**Brano estratto**
_ _ _ _
A pochi giorni dal settimo anniversario della Rivoluzione dei Gelsomini, le proteste di piazza che tornano ad agitare la Tunisia con un morto, barricate di pneumatici in fiamme, saccheggi, scontri diffusi tra manifestanti e polizia in almeno una dozzina di città, raccontano di un paese in cui poco è cambiato dalla caduta del regime di Ben Ali a oggi, almeno sotto il profilo sociale.

ALLE “SOLITE” RICHIESTE di lavoro e giustizia sociale si somma ora l’indignazione per l’aumento dei prezzi – benzina, telefonia e quindi internet alcuni dei generi di “prima necessità” colpiti – determinato dal varo dell’ultima legge finanziaria. Ad alimentare l’esasperazione nei confronti del governo di Youssef Chahed c’è anche il fatto che dopo gli attentati jihadisti del 2015 si è assistito non solo al crollo delle entrate del turismo, ma anche a una stretta sui diritti fondamentali – in Tunisia da allora vige lo stato d’emergenza -, compreso quello di manifestare.

Assume così un significato ancora maggiore il modo in cui la protesta di questi giorni è dilagata dalla capitale a Gafsa, passando per Thala, Feriana, Sbeitla, per Kasserine e altri centri dell’omonimo governatorato, zona sempre calda del malcontento sociale. Una marcia c’è stata anche a Sidi Bouzid, dove divampò la rivolta che nel 2011 finì per travolgere Ben Ali, dando la stura alle cosiddette «primavere arabe». Decine i feriti e gli arresti.

A Sousse, Bizerte e Tunisi la polizia avrebbe fermato diversi membri del collettivo #Fech Nestanou («Cosa aspettiamo?» in arabo), che alimenta la protesta con volantini, campagne social e tag murali. Ieri è tornato a riunire centinaia di persone davanti al Teatro municipale di Tunisi e per i prossimi giorni annuncia un evento nazionale a cui aderisce anche il movimento Menich Msamah («Non perdono»), che lotta contro la legge per il rientro agevolato dei patrimoni portati all’estero dopo il 2011.
_ _ _ _
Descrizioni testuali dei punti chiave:
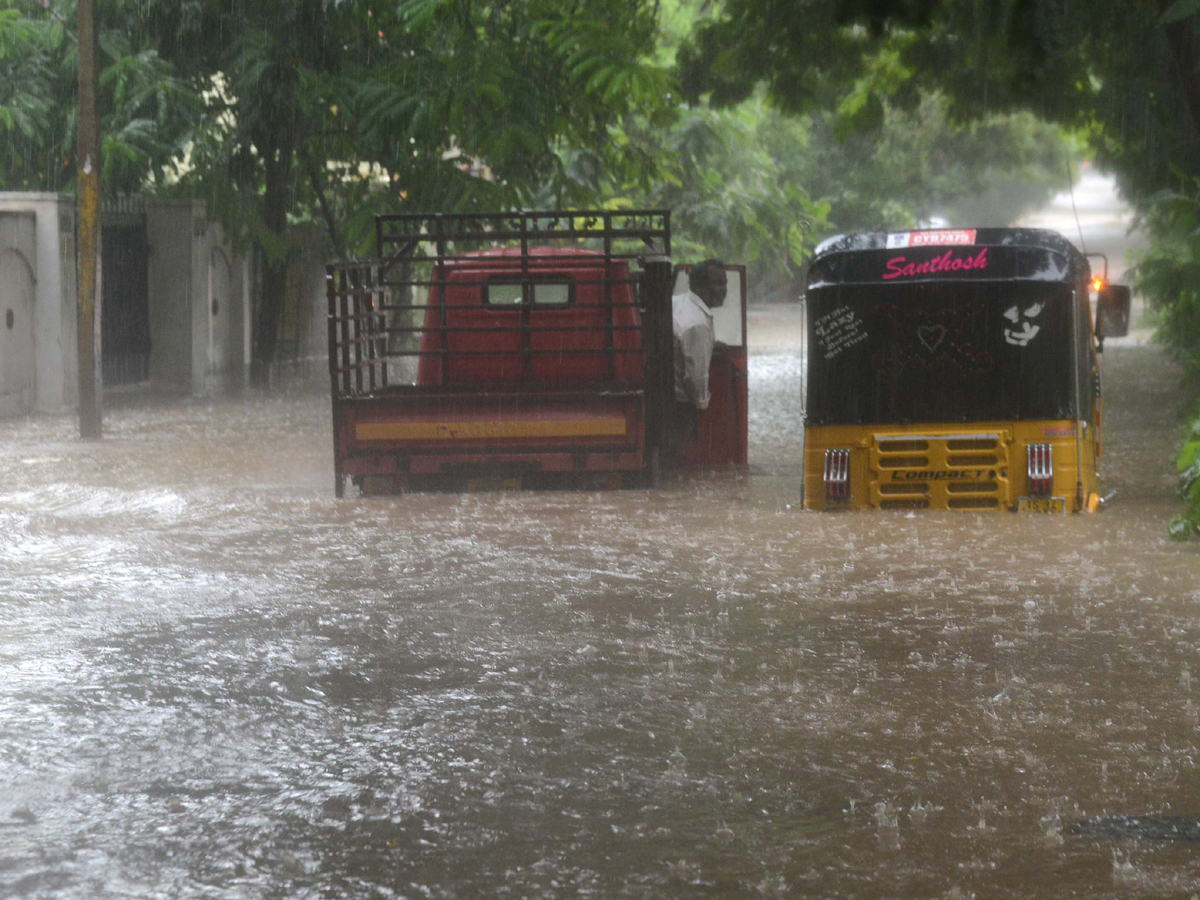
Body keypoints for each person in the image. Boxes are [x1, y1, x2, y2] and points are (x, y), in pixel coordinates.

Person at [670, 259, 726, 461]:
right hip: (680, 408)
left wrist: (710, 344)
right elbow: (696, 377)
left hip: (664, 399)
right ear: (700, 286)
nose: (723, 290)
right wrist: (701, 406)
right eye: (717, 283)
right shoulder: (697, 324)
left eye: (724, 283)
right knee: (678, 466)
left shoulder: (678, 302)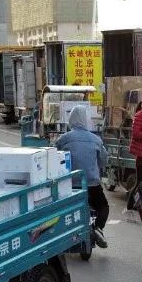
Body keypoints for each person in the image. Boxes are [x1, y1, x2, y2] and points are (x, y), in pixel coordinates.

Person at [56, 106, 109, 248]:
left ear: (71, 119)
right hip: (92, 185)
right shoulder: (96, 139)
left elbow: (55, 157)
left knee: (62, 211)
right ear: (86, 120)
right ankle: (98, 228)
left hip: (70, 186)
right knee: (103, 207)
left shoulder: (63, 139)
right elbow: (104, 160)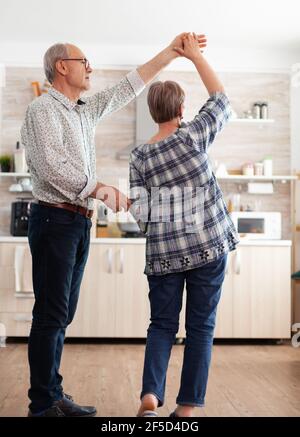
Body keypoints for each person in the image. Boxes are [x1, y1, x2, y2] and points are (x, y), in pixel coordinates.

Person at [21, 34, 206, 417]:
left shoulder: (84, 110)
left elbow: (129, 86)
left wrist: (172, 52)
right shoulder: (43, 110)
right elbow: (52, 167)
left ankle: (53, 394)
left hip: (75, 222)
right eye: (84, 61)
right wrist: (99, 189)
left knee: (62, 315)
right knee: (51, 315)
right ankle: (42, 405)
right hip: (55, 217)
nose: (90, 67)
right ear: (62, 66)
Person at [129, 33, 239, 417]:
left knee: (161, 325)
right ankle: (187, 408)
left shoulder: (139, 156)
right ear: (181, 109)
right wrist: (194, 57)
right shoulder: (194, 136)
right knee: (200, 329)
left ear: (152, 112)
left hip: (163, 257)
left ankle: (149, 397)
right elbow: (222, 100)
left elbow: (140, 213)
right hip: (209, 247)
_ _ _ _
**Istruzioni**
A) Risponda alle seguenti domande sul brano relativo alle proteste in Tunisia:
(i) Chi guida il governo contro cui è rivolta l'esasperazione dei manifestanti?
(ii) In quale località divampò la rivolta che nel 2011 travolse Ben Ali?
(iii) Che cosa significa il nome del movimento Menich Msamah?
B) Prosegua il brano sulle proteste in Tunisia a partire dall'ultima frase riportata.

**Risultati**
A)
(i) Youssef Chahed.
(ii) A Sidi Bouzid.
(iii) «Non perdono».

B)
MOLTO ATTIVO anche il leader della sinsitra “radicale” e del Fronte popolare Hamma Hammami, che lancia l’idea di una manifestazione il 14 gennaio – anniversario dei «gelsomini» – contro le «misure che distruggono il potere d’acquisto dei cittadini». Riguardo all’anarchia in cui sono degenerate alcune proteste, Hammami ha invitato a non generalizzare: «Bloccheremo chiunque voglia screditare questo movimento sociale», ha detto.

Negli scontri, che in alcuni casi sono proseguiti la notte, non sono mancati gli assalti a negozi e banche. Ad esempio nella cité di Hay Ettadhamene, sobborgo della Grand Tunis nato in modo informale negli anni ’70; e a Tébourba, dove un uomo di 43 anni è stato ucciso – informano fonti della sicurezza – dai gas lacrimogeni inalati.

OLTRE ALLE PIAZZE BOLLENTI e ai partiti di opposizione che alzano la voce, il governo si trova a dover gestire almeno un paio di grane politiche potenzialmente esplosive: da un lato le critiche della principale confederazione sindacale, l’Union générale tunisienne du travail (Ugtt), che fin qui aveva sostenuto Chahed; dall’altro il divorzio consumatosi tra i due principali partiti della maggioranza, Nidaa Tounes e gli islamisti di Ennahdha.